After reading the excerpts from Open that have come out leading up to this week’s publication – about drug use, about his traumatic relationship with his father, about his hatred for tennis, about his agonizing back problem is his last years on tour – the book itself can seem mildly anti-climactic. But it is a very good autobiography that touches on all stages of his life on and off the court.
It is especially good on his early life in tennis, his ill-fated relationship and marriage to Shields and his persistent and ultimately successful courtship of Graf.
There are some seemingly mean-spirited asides in the book, such as the way he describes how the relatively obscure German player Bernd Karbacher is bow-legged and “his ass is chapped,” and how “I leave him standing there like a Jehovah’s Witness on my doorstep” about Boris Becker waiting at the net for a post-match handshake.
As well, there is the frequent, sometimes jarring, use of the f-word in various forms in describing the inner conversations he has with himself. This particularly odd if he intends, as is implied, that the book is partly to be a record for this children, Jaden and Jaz, eight and six respectively, to read later in life.
Not surprisingly, because his co-author J.R. Moehringer is a Pulitzer Prize winner, Open is well written.
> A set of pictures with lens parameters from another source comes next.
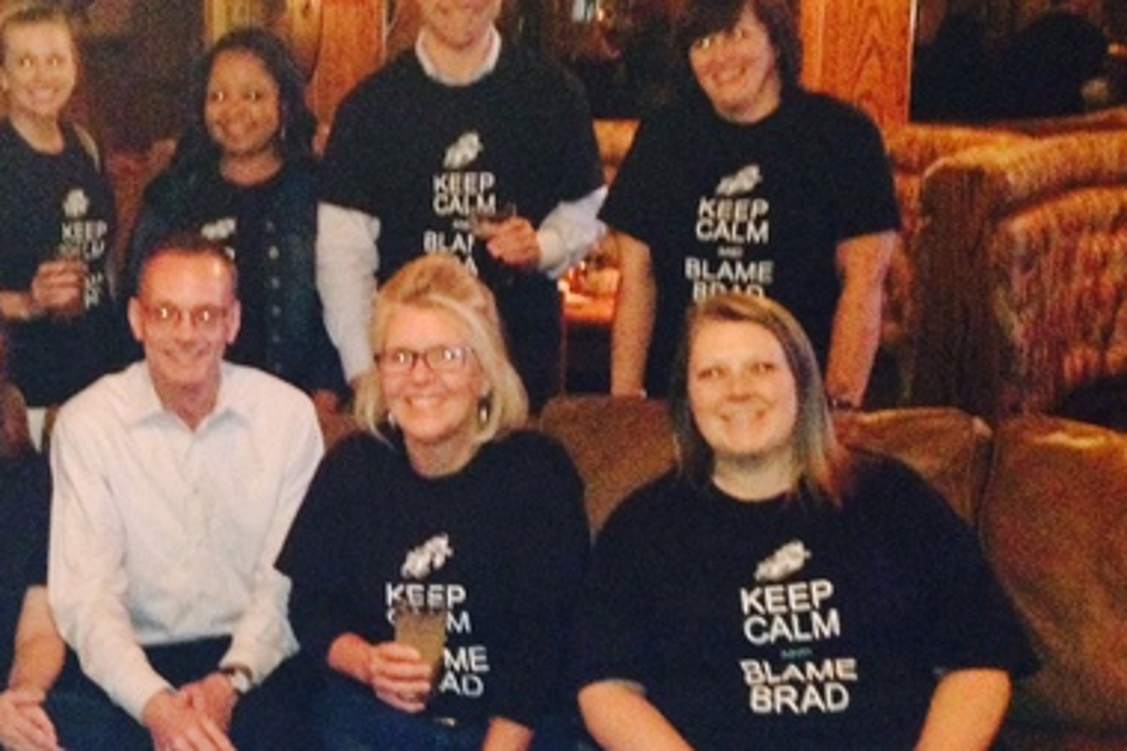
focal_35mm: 69
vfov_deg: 19.7
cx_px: 145
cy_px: 398
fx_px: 2159
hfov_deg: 28.3
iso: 500
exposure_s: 1/16
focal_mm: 4.28
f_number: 2.4
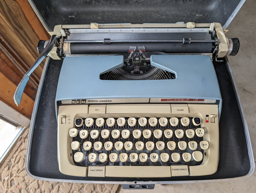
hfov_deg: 71.5
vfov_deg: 56.9
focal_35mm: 24
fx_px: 178
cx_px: 128
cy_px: 96
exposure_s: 1/92
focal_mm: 6.9
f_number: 1.68
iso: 131
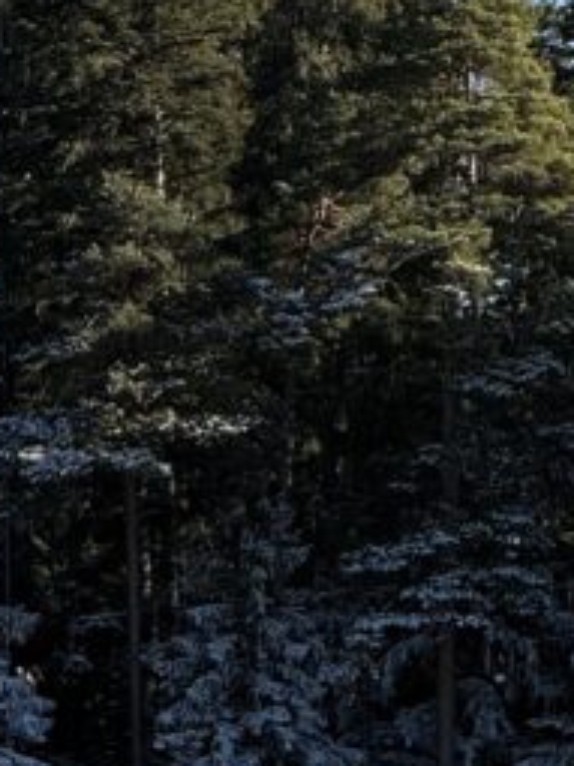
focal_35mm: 482
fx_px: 10666
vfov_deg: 4.1
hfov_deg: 3.1
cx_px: -285
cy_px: 135
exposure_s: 1/850
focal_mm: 15.66
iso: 50
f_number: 2.8
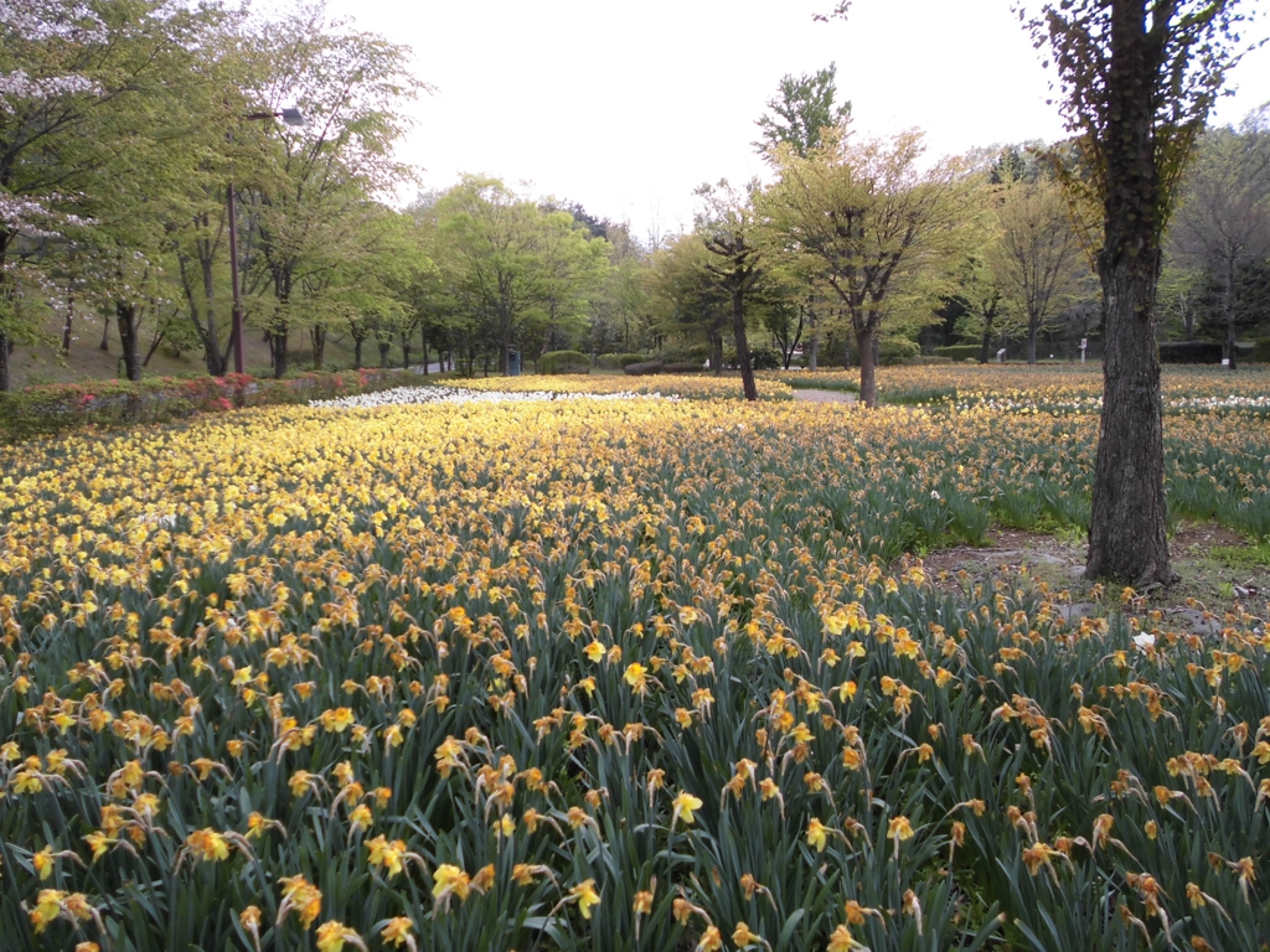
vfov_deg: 53.1
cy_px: 476
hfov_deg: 67.3
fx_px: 954
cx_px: 635
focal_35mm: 26
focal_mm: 4.6
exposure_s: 1/400
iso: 64
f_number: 3.2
At times, it is clear that it is Moehringer’s prose and turns of phrase that come through, even if Agassi has an undeniable ability to be eloquent on his own.
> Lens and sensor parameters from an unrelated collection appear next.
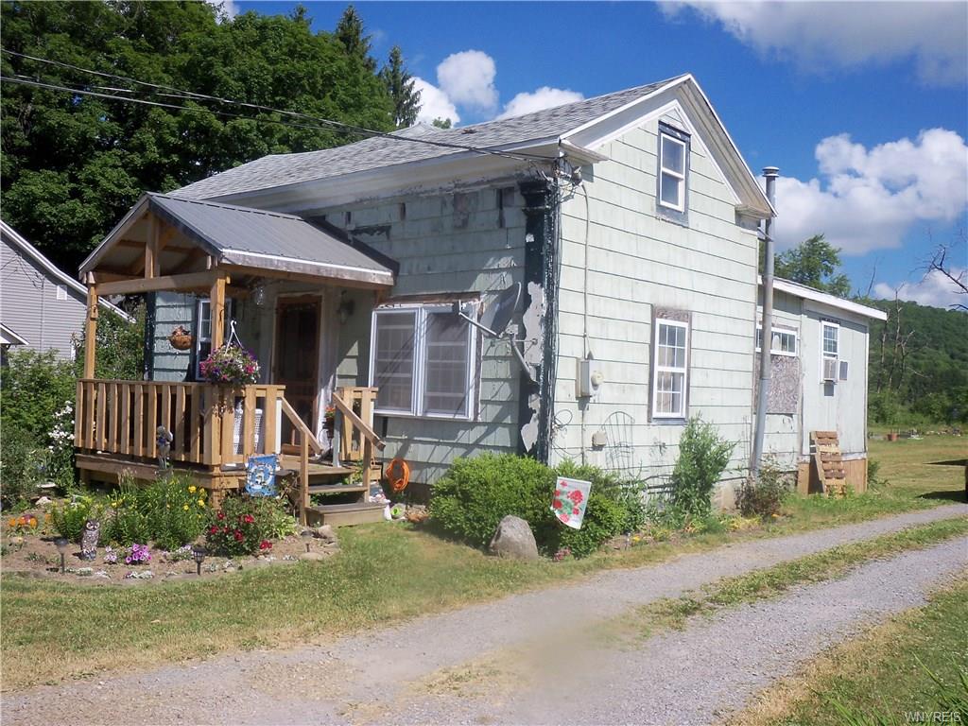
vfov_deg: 37.7
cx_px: 484
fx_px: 1063
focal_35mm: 38
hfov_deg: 49.0
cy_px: 363
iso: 100
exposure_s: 1/320
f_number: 5.6
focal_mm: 6.3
About the crowd for his first-round match at the 1999 French Open, the book reads, “There were sixteen thousand people in the stands, screaming like peasants overrunning Versailles.”
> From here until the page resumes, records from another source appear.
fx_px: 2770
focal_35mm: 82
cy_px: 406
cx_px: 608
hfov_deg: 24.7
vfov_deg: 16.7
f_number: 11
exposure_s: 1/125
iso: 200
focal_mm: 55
Also, the books later describes Roger Federer “with his suave agility, his shot-making prowess and puma-like smoothness.” Those sound a lot more like Moehringer’s words than something written by “double A,” as Agassi used to be known.
If the content of the book is virtually 100 per cent Agassi, then the style, feel and flow of the writing has to be at least 90 per cent Moehringer.
In the ‘Acknowledgments’ at the very back of the book, Agassi writes, “I asked J.R. many times to put his name on the book. He felt, however, that only one name belonged on the cover. Though proud of the work we did together, he said he couldn’t see signing his name to another man’s life.”
Still, it seems wrong that there is no sign of Moehringer’s name anywhere in the book except for in the “Acknowledgements.”
But all in all, prospective readers, especially those of the more hardcore tennis variety, will be pleased that the book focuses on the sport enough that it cannot be classified as a sell-out to the more sensationalist sides of Agassi’s tumultuous trek through life.
AD-IN
There are a couple of odd references to ‘Canadians’ in the book. Talking about the time he was defaulted in Indianapolis in 1996 for using obscenities against Daniel Nestor, the Torontonian is described as “Daniel Nestor, a Serb from Canada.”
A few pages later, about a loss in San Jose in 1997, he writes, “I falter in the semis against Greg Rusedski from Canada.” That was two years after the former Montrealer left for Britain.